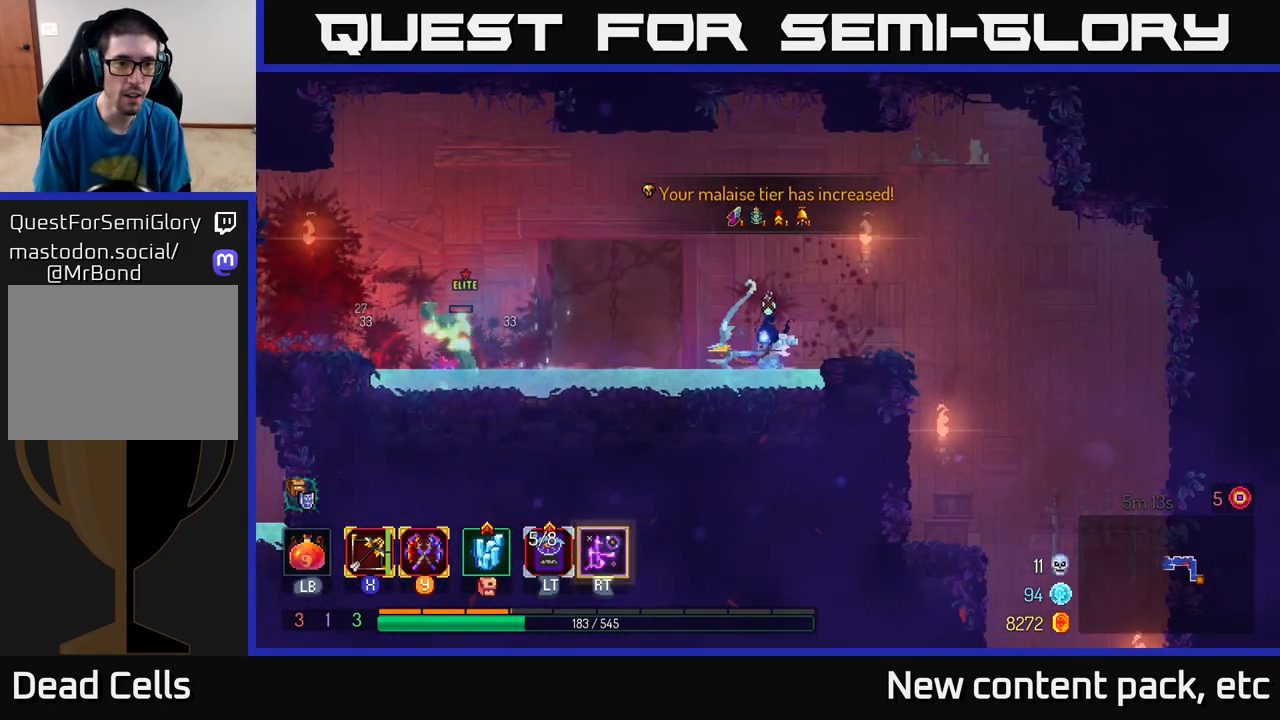
{"buttons": [], "left_stick": "left", "right_stick": "center", "events": [[283, "left_stick", "left"]]}
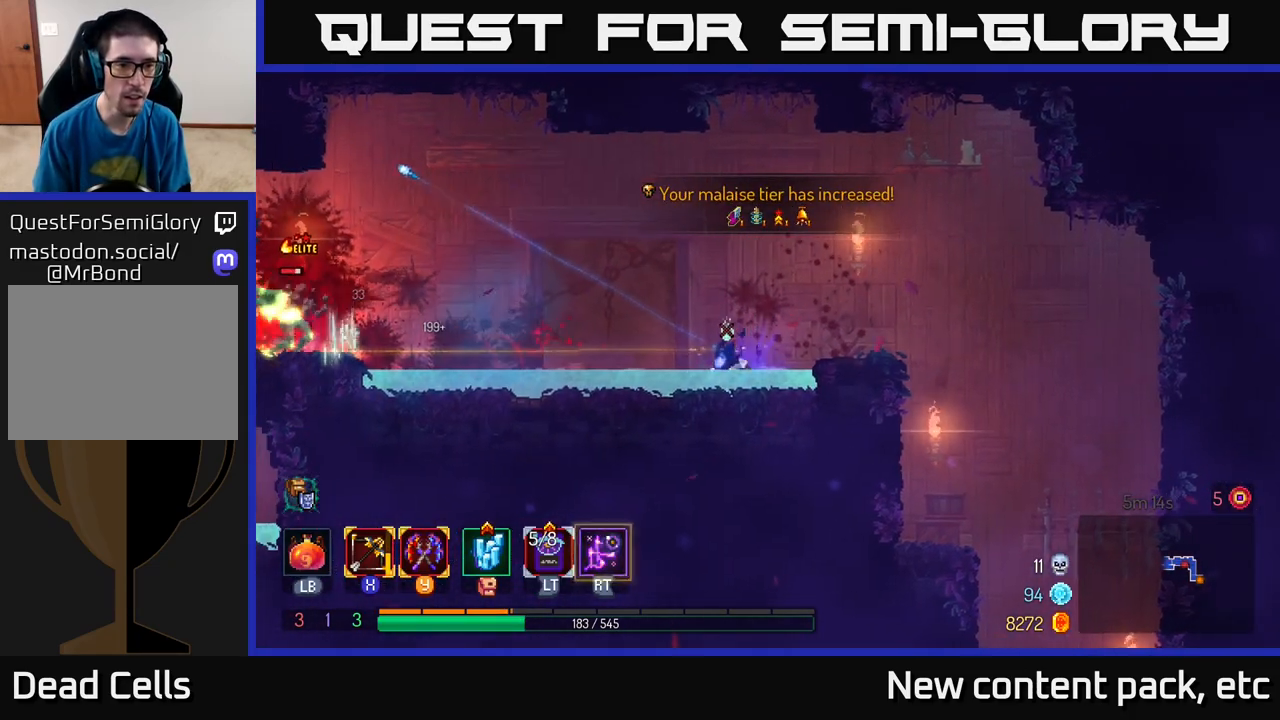
{"buttons": [], "left_stick": "left", "right_stick": "center", "events": [[133, "left_stick", "center"], [183, "left_stick", "left"]]}
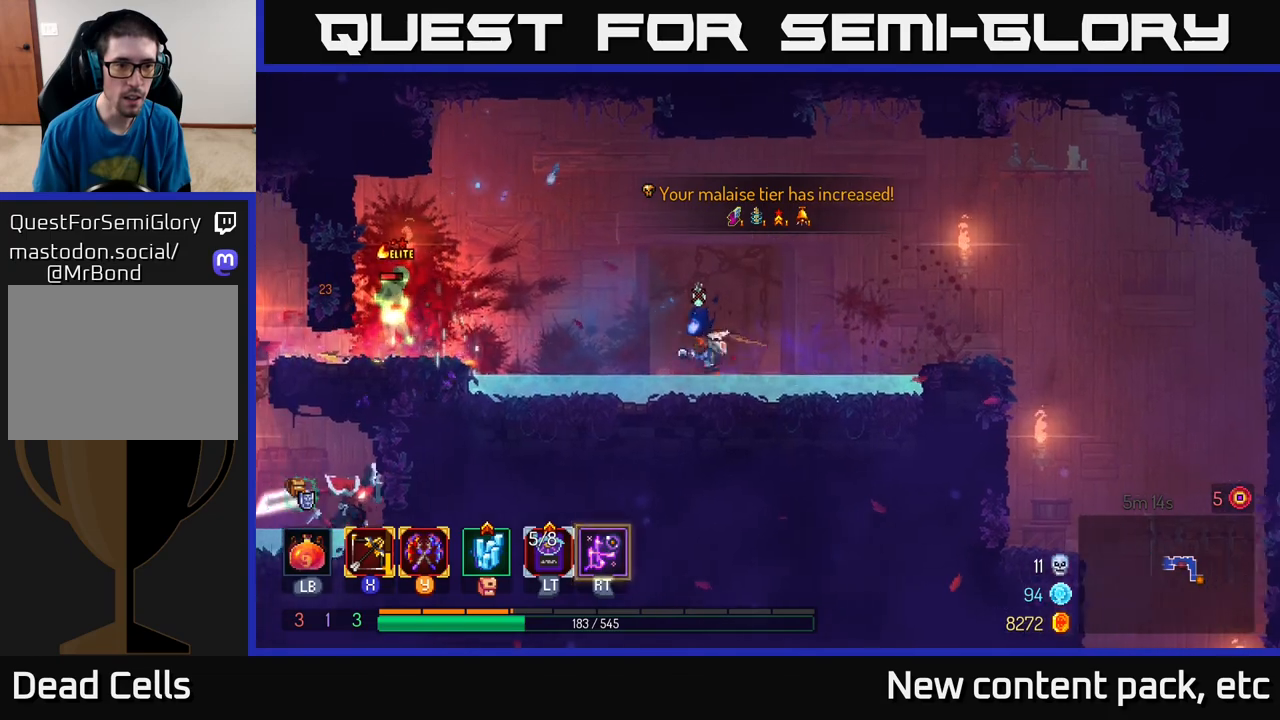
{"buttons": [], "left_stick": "center", "right_stick": "center", "events": [[67, "X", "down"], [150, "X", "up"], [183, "left_stick", "center"]]}
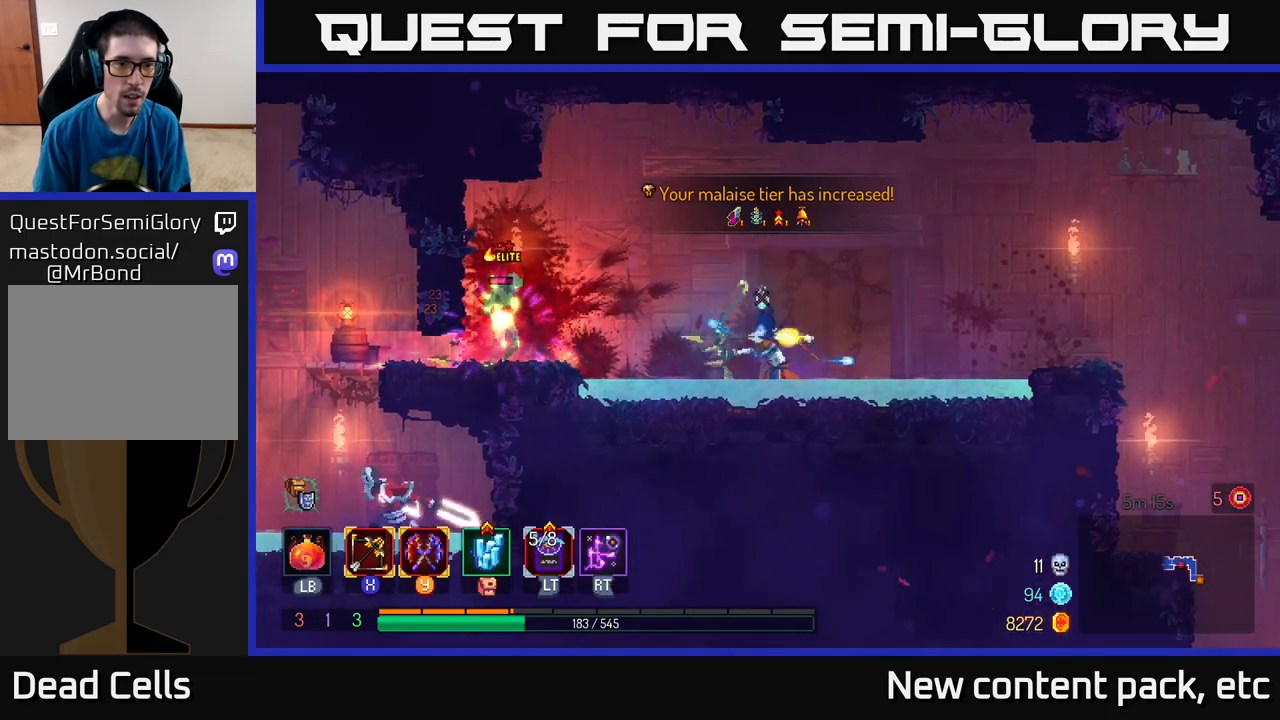
{"buttons": [], "left_stick": "left", "right_stick": "center", "events": [[183, "left_stick", "left"]]}
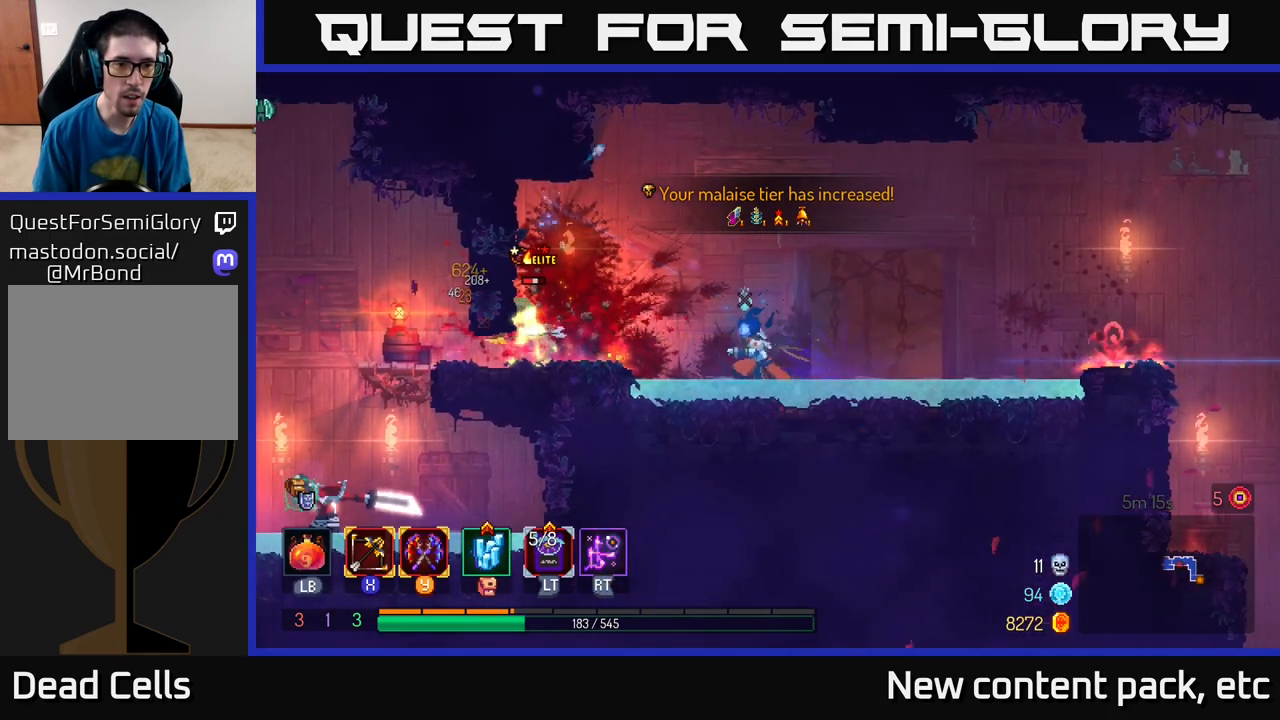
{"buttons": [], "left_stick": "center", "right_stick": "center", "events": [[183, "X", "down"], [217, "left_stick", "center"], [283, "X", "up"]]}
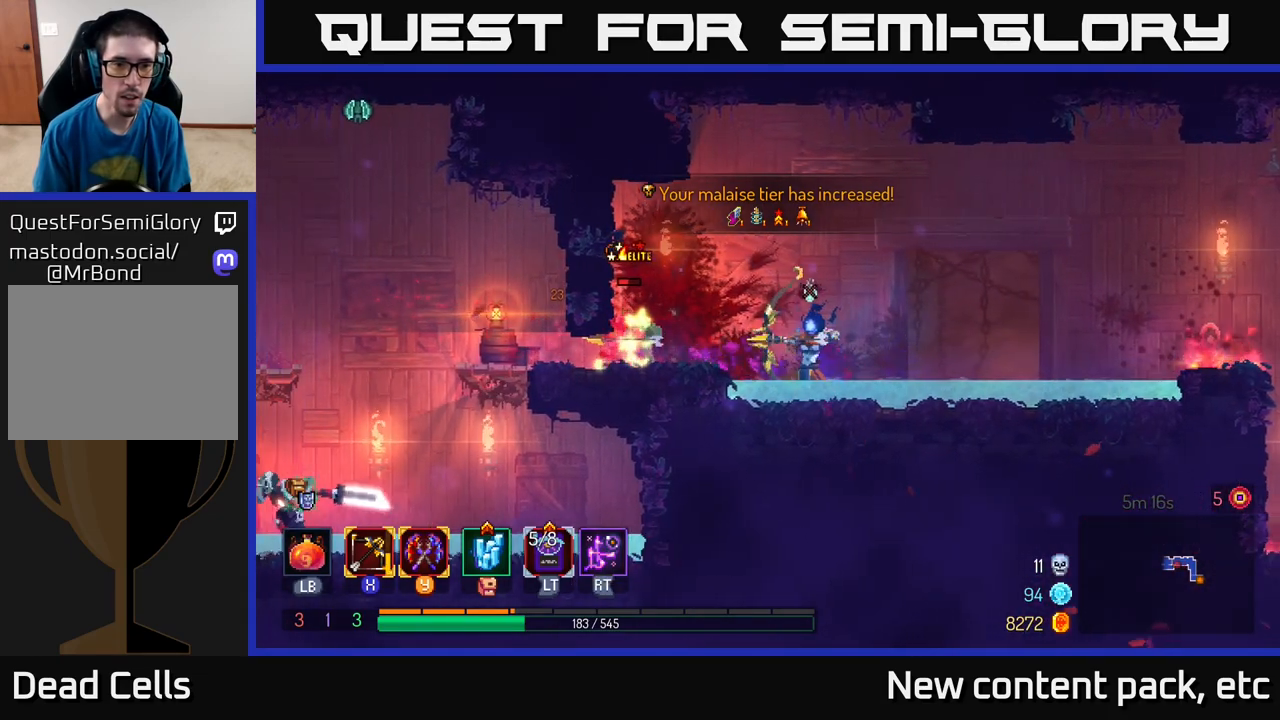
{"buttons": [], "left_stick": "center", "right_stick": "center", "events": []}
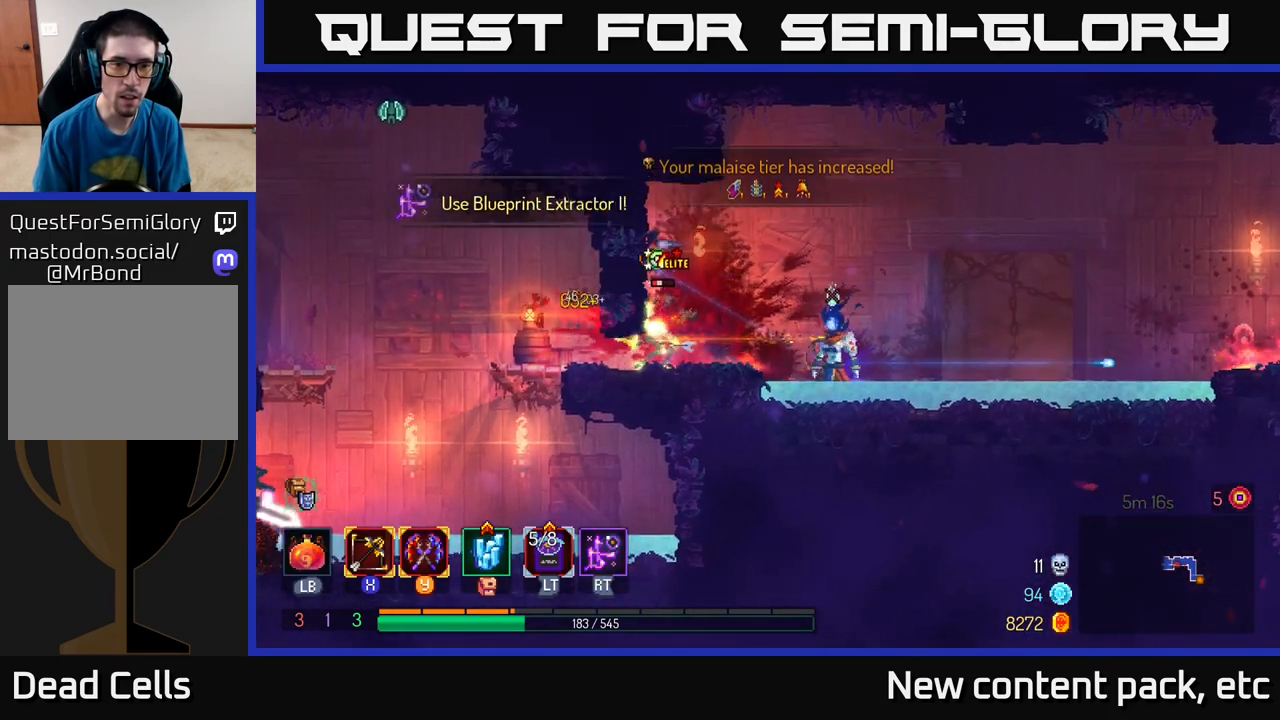
{"buttons": ["R1"], "left_stick": "center", "right_stick": "center", "events": [[50, "left_stick", "left"], [300, "R1", "down"], [300, "left_stick", "center"]]}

^^^^

Nothing but the pictures may be dropped as you repeat the listing above exactly.

{"buttons": [], "left_stick": "left", "right_stick": "center", "events": [[283, "left_stick", "left"]]}
{"buttons": [], "left_stick": "left", "right_stick": "center", "events": [[133, "left_stick", "center"], [183, "left_stick", "left"]]}
{"buttons": [], "left_stick": "center", "right_stick": "center", "events": [[67, "X", "down"], [150, "X", "up"], [183, "left_stick", "center"]]}
{"buttons": [], "left_stick": "left", "right_stick": "center", "events": [[183, "left_stick", "left"]]}
{"buttons": [], "left_stick": "center", "right_stick": "center", "events": [[183, "X", "down"], [217, "left_stick", "center"], [283, "X", "up"]]}
{"buttons": [], "left_stick": "center", "right_stick": "center", "events": []}
{"buttons": ["R1"], "left_stick": "center", "right_stick": "center", "events": [[50, "left_stick", "left"], [300, "R1", "down"], [300, "left_stick", "center"]]}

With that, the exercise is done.